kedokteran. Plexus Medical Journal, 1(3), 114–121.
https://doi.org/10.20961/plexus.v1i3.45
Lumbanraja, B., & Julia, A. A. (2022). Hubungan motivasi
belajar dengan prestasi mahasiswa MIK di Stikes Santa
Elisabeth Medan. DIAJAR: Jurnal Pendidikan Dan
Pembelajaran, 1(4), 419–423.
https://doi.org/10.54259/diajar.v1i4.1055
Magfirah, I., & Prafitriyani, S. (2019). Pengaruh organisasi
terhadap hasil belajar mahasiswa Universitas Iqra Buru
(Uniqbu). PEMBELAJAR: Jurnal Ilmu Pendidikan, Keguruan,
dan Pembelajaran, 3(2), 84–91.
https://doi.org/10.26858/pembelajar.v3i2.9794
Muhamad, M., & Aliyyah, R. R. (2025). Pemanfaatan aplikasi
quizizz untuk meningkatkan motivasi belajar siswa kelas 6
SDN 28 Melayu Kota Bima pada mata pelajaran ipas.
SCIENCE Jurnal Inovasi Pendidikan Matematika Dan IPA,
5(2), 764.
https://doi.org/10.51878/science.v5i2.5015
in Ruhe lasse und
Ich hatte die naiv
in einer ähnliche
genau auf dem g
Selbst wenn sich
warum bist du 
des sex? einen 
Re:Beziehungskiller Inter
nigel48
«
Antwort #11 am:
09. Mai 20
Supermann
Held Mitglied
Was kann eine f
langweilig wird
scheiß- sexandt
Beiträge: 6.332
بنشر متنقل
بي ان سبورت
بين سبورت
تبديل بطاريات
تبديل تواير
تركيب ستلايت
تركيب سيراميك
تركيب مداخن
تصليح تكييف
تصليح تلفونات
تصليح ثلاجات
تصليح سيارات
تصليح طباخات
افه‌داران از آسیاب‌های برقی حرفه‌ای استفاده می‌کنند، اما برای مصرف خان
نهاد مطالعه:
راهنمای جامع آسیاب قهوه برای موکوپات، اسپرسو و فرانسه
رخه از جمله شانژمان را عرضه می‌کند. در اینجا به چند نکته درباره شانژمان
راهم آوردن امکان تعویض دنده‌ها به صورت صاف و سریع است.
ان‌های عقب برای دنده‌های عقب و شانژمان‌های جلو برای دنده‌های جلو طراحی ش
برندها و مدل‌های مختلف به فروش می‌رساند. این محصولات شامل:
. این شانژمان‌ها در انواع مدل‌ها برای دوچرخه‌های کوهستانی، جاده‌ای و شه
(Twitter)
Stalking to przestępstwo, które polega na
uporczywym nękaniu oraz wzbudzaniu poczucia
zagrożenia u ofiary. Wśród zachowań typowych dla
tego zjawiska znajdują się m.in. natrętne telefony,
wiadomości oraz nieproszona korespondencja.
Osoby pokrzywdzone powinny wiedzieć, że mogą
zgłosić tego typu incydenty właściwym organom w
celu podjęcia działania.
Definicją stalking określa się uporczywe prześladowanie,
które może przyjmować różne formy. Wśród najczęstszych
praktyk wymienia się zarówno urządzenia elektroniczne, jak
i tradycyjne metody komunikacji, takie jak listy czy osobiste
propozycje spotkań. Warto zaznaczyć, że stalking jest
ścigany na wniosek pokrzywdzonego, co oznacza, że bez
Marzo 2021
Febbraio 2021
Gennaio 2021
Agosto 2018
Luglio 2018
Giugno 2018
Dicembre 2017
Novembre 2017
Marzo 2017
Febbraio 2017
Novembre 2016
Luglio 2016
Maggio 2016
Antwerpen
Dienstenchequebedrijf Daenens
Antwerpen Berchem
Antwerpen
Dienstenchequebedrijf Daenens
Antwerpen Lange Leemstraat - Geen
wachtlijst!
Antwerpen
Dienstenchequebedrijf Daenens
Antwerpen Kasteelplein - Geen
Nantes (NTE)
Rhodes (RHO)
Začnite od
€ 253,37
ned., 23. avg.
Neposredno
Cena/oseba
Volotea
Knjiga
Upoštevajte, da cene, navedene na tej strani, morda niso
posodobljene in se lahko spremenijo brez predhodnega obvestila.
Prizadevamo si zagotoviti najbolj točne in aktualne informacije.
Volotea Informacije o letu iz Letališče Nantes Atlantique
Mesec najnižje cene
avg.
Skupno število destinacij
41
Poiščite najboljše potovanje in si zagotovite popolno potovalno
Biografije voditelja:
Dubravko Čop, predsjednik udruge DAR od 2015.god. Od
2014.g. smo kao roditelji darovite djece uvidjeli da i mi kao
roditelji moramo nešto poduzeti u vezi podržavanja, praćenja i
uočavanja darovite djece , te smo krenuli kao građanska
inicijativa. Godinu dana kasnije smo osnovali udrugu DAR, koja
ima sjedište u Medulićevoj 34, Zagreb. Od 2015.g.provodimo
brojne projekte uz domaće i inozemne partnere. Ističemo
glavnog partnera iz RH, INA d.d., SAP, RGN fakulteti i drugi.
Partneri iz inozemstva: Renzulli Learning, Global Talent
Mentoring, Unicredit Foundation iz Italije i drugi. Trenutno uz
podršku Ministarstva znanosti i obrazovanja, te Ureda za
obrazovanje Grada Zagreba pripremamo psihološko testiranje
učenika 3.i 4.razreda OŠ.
==*==
# Exercise details:
Can you copy out the part of the listing that runs from its very first line through the line containing "scheiß- sexandt", including both of those lines?

# Answer to this task:
kedokteran. Plexus Medical Journal, 1(3), 114–121.
https://doi.org/10.20961/plexus.v1i3.45
Lumbanraja, B., & Julia, A. A. (2022). Hubungan motivasi
belajar dengan prestasi mahasiswa MIK di Stikes Santa
Elisabeth Medan. DIAJAR: Jurnal Pendidikan Dan
Pembelajaran, 1(4), 419–423.
https://doi.org/10.54259/diajar.v1i4.1055
Magfirah, I., & Prafitriyani, S. (2019). Pengaruh organisasi
terhadap hasil belajar mahasiswa Universitas Iqra Buru
(Uniqbu). PEMBELAJAR: Jurnal Ilmu Pendidikan, Keguruan,
dan Pembelajaran, 3(2), 84–91.
https://doi.org/10.26858/pembelajar.v3i2.9794
Muhamad, M., & Aliyyah, R. R. (2025). Pemanfaatan aplikasi
quizizz untuk meningkatkan motivasi belajar siswa kelas 6
SDN 28 Melayu Kota Bima pada mata pelajaran ipas.
SCIENCE Jurnal Inovasi Pendidikan Matematika Dan IPA,
5(2), 764.
https://doi.org/10.51878/science.v5i2.5015
in Ruhe lasse und
Ich hatte die naiv
in einer ähnliche
genau auf dem g
Selbst wenn sich
warum bist du 
des sex? einen 
Re:Beziehungskiller Inter
nigel48
«
Antwort #11 am:
09. Mai 20
Supermann
Held Mitglied
Was kann eine f
langweilig wird
scheiß- sexandt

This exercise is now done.